Either play stands alone – the first perhaps more easily than the second – but together the rich intelligence and lively wisdom of this political, intimate saga is to be treasured. My review of the first play’s three acts is here: – so I will not repeat it. There’s the corpse in the river, the masterclass in the running dilemma of power politics, the t human portrait of a great, flawed, unforgettable man and his times. The quality of Poulton’s neat sharp filleting and fast-flowing narrative endures into the second – again split into three acts – and so does the clarity and tone of Doran’s direction, always allowing lively absurdity to lie alongside the deepest tragedy. Modern echoes vibrate, especially about America: OK, Pompey’s Trump wig is a good jok, but more fascinating is the general reflection – as Senate and wannabe dictators clash – of how very Roman are the structures and concepts of US politics; a different shape from ours, descended firmly from monarchy and Church…

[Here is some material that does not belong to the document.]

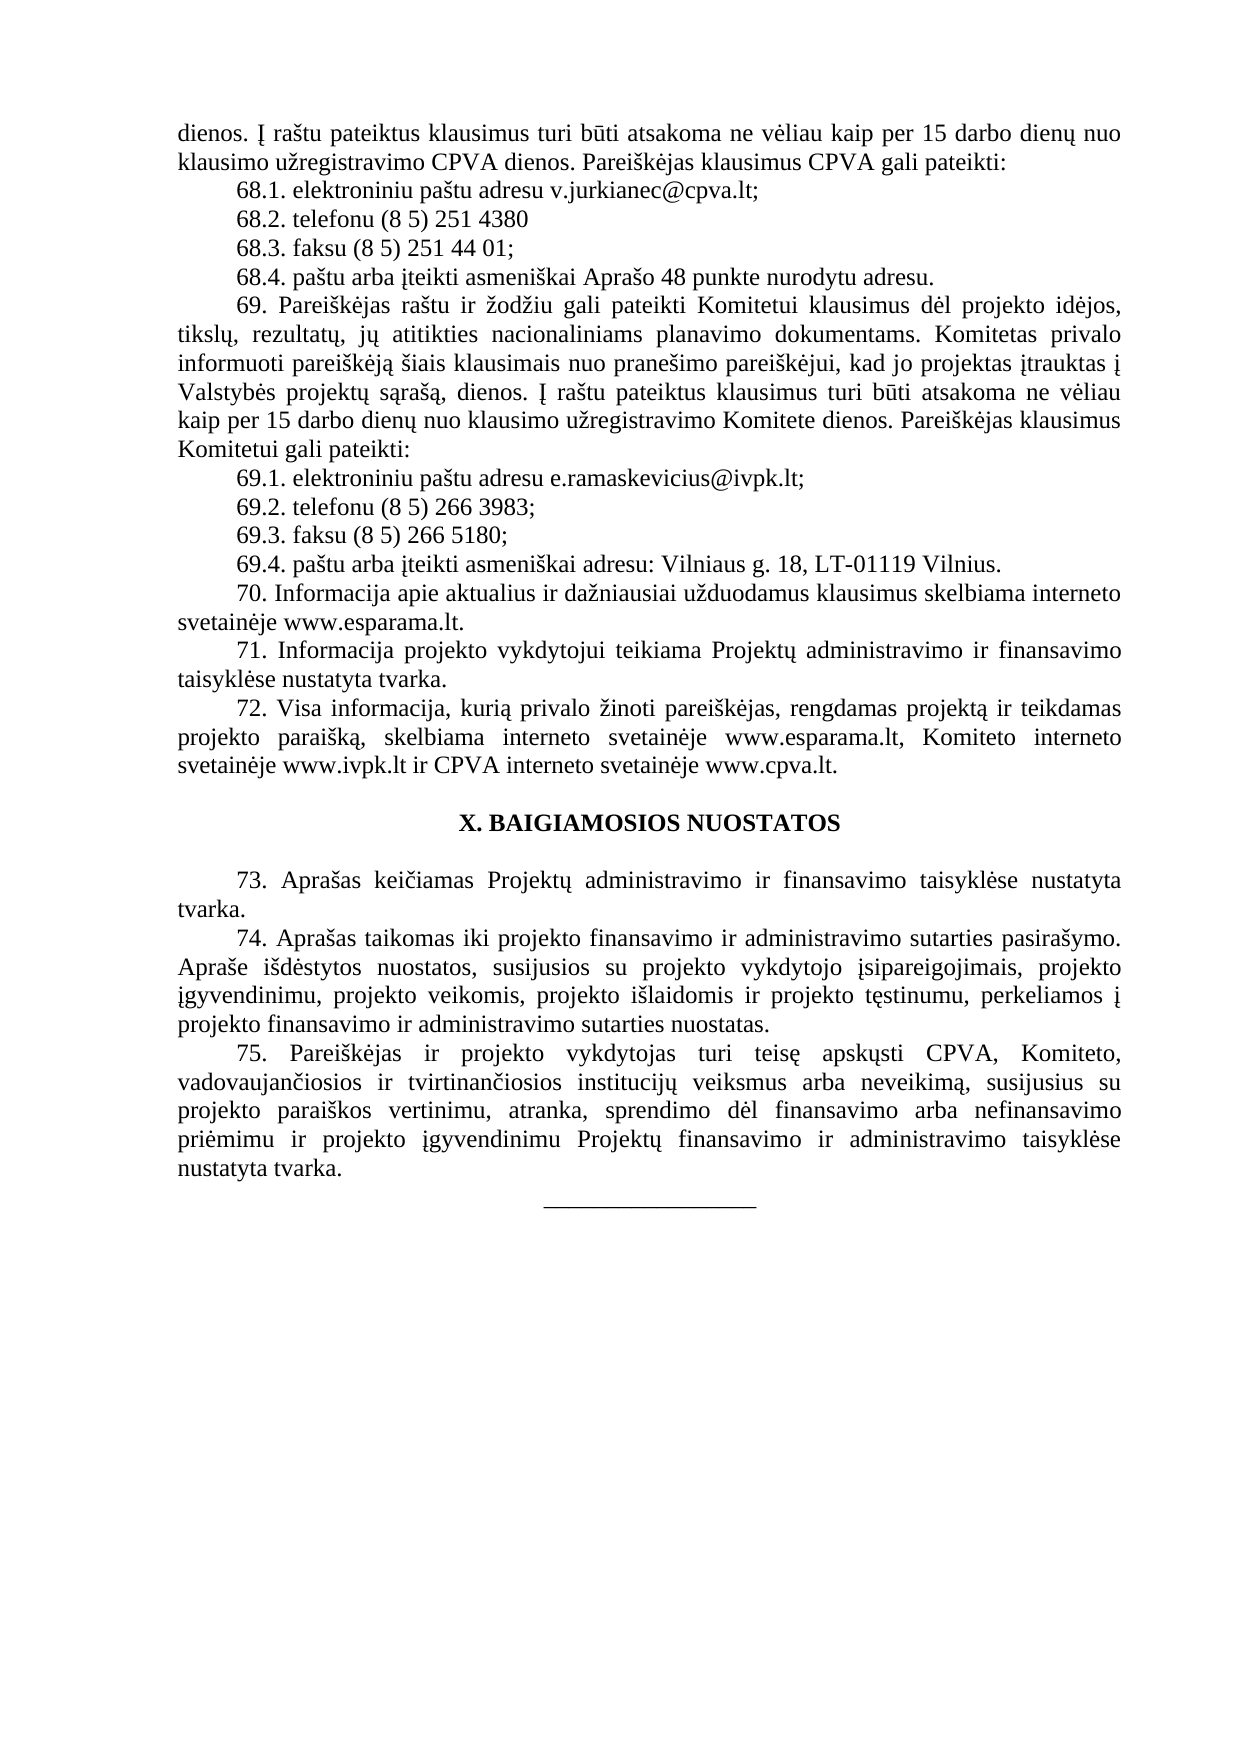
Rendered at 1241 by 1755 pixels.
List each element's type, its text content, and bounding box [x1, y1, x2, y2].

So now just some brief reflections on that second play, DICTATOR. At first we have a vaunting Caesar in gold and scarlet, a spectacular chariot crash, assassination, a chaotic and comedic political panic, some crashing oratory and a really excellent ghost. All within the first fifty minutes.



But as the tale continues, with dismay, conflict, and Cicero’s exile and return, there’s pleasure in the growth: Joseph Kloska, the slave and scribe (now a freeman) was an entertaining and likeable guide-narrator in Part 1 and here flowers into an assertive, alarmed adviser to the ageing Cicero in his last decade as he tries, rashly, to reclaim his influence and revive Republican democracy in the face of Joe Dixon’s immense, craggy, thuggish, and noisy Mark Antony ( not Shakespeare’s artful politician at all). Scenes between him and Cicero are stunning, his eruptions volcanic. The problem of populism, and of the swirl and murk of chaos which follows the death of tyrants, speaks as strongly to us as in the first part. But intensely too come the two parts of the Roman dream , sword and plough ; military glory and quiet, philosophical farm life with wine and olives by the sea, as the freed Tiro the scribe is taken from it, back into the fray with a reviving Cicero,



McCabe’s Cicero, ageing before our eyes, his old virtues and vanities warring within him as he returns to the political fray and ultimate defeat, is superb as before, his family’s fraying and sadness a counterpoint to his fluctuating, flatterable urge to return, his integrity steelier as death comes nearer. Fascinating in counterpoint is Oliver Johnstone as Octavian, the adopted heir of Caesar and only 19. At first he gives us a virtuous school-prefect, almost a Harry-Potter saviour, who gradually hardens into something quite different. And the staging, fluent and evocative, gives us a sense of the Roman mob: always a presence, unseen but heard, or running shouting in the shadows or rising through the great trapdoor to bay at the Capitol steps.
It does not end well for Cicero, or for ideals of liberty. And yet, this most intelligent epic booms down the centuries to us, a tribute to the power of the word and to faith in reason, however doomed.